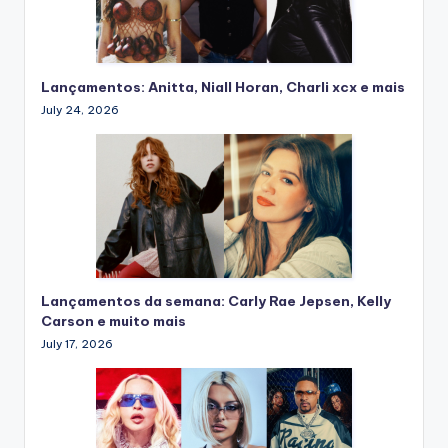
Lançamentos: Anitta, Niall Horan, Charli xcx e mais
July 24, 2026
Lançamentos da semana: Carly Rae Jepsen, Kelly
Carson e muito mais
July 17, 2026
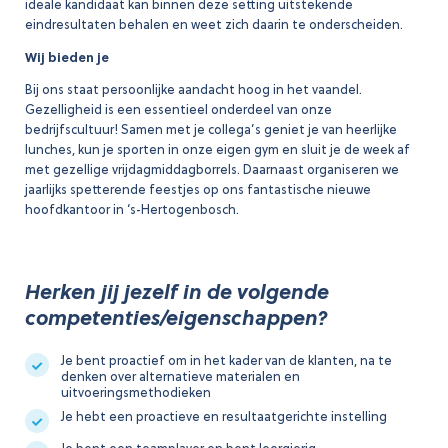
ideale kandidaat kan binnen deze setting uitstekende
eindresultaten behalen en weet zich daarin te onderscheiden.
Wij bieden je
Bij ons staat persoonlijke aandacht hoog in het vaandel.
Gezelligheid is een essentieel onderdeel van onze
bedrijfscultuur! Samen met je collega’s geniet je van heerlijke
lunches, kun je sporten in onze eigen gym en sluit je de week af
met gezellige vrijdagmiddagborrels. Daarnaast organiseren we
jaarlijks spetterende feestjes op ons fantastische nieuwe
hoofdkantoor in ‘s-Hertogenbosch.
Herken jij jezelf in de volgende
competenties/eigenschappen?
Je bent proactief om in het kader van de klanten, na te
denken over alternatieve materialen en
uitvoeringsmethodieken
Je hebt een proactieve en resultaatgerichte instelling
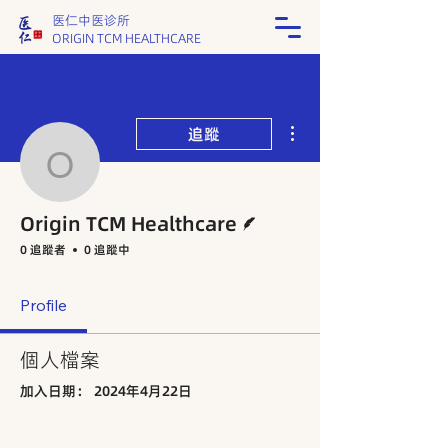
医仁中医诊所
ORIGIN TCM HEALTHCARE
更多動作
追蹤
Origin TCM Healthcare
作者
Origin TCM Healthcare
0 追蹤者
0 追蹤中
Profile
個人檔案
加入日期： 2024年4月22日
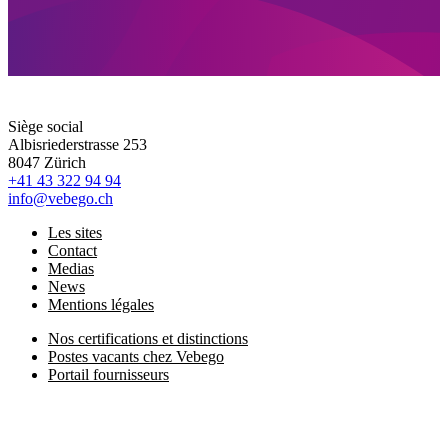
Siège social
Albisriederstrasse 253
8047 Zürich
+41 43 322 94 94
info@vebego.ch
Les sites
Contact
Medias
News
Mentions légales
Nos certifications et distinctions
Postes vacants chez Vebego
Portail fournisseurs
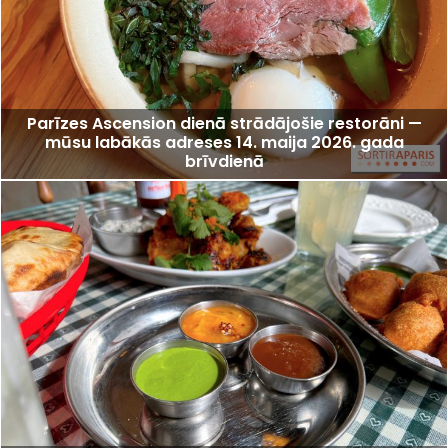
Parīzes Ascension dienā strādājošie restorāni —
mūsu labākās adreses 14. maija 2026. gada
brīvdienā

- Your objective -
How many lines in the items above contain the word "onze"? Reply with the number alone.

- Exercise result -
2